The US Market: What You Actually Need
UL 62841 — The Core Safety Standard
The standard that governs cordless power tools in the United States is UL 62841, which is the American adoption of the international IEC 62841 series. This standard replaced the older UL 60745 series, and if you’re still working from documents referencing the old standard, you need to update your files.
UL 62841 breaks into two tiers: the general requirements in Part 1, and the tool-specific requirements in Part 2 (Part 2-1 covers drills and impact drills, Part 2-2 covers screwdrivers, and so on). Your product needs to demonstrate compliance with both the applicable Part 2 and Part 1.
In the US, there are two main routes to carrying a recognized safety mark:
UL Listed — tested and certified by UL (Underwriters Laboratories) directly. The UL Mark is widely recognized and required by many retailers, particularly for professional-grade tools entering big-box hardware stores or OSHA-regulated work environments.
ETL Listed — tested and certified by Intertek, which is another NRTL (Nationally Recognized Testing Laboratory). Functionally equivalent to UL for most commercial purposes, and often faster or more affordable depending on the lab’s queue.
Both marks tell buyers the product was independently tested to the applicable safety standard. Self-declaration is not an accepted route for the US market the way it is in the EU.
Timeline: Budget 10–16 weeks from sample submission to receiving your mark. Labs are frequently backlogged, and if your product fails initial testing — which happens — you’re looking at retesting cycles.
Cost ballpark: $3,000–$8,000 for UL or ETL certification on a standard cordless drill. Higher for multi-product families, lower if you’re sharing a platform across SKUs.
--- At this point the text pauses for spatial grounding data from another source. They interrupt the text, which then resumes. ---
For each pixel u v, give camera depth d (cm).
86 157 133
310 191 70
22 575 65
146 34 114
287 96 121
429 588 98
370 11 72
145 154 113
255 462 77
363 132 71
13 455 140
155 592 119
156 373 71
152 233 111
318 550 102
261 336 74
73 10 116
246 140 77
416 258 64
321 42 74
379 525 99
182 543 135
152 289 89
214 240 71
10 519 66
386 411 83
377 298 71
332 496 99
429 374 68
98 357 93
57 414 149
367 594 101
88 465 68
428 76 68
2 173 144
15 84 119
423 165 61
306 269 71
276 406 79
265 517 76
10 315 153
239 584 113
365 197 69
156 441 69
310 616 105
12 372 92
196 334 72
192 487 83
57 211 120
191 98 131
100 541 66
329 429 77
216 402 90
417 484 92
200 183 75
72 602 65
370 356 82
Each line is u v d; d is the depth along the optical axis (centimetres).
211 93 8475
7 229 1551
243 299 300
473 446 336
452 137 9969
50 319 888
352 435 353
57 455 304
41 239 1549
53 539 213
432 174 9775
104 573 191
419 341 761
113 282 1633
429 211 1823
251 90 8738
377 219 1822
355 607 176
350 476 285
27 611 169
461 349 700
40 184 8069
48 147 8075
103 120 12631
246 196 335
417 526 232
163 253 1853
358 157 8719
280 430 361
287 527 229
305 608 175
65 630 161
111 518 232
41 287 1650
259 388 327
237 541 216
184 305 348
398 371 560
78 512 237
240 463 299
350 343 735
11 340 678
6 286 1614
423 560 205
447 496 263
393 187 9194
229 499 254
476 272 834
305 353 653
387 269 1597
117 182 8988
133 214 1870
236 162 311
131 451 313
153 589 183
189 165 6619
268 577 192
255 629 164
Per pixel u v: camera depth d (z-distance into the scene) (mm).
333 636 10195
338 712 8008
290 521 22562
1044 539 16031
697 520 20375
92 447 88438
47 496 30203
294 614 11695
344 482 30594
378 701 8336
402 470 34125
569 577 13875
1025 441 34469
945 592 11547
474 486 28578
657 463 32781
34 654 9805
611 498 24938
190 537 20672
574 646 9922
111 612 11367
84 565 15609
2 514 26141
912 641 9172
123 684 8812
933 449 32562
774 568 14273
FCC Part 15 — For Electronics That Emit Radio Frequency
If your cordless tool incorporates any wireless communication — Bluetooth connectivity for a battery gauge app, wireless work light control, anything that transmits radio frequency — it must comply with FCC Part 15. This is administered by the Federal Communications Commission and covers unintentional emitters as well as intentional transmitters.
Even if your tool has no wireless features, the motor and control electronics can be incidental RF emitters. For most standard cordless tools, FCC Part 15 Class B compliance is satisfied through emissions testing during UL/ETL certification. But if you have any smart features or wireless integration, that needs to be explicitly tested and declared.
UN38.3 — The Battery Transport Requirement That Trips Everyone Up
This is the one most factories handle wrong, and it costs buyers the most.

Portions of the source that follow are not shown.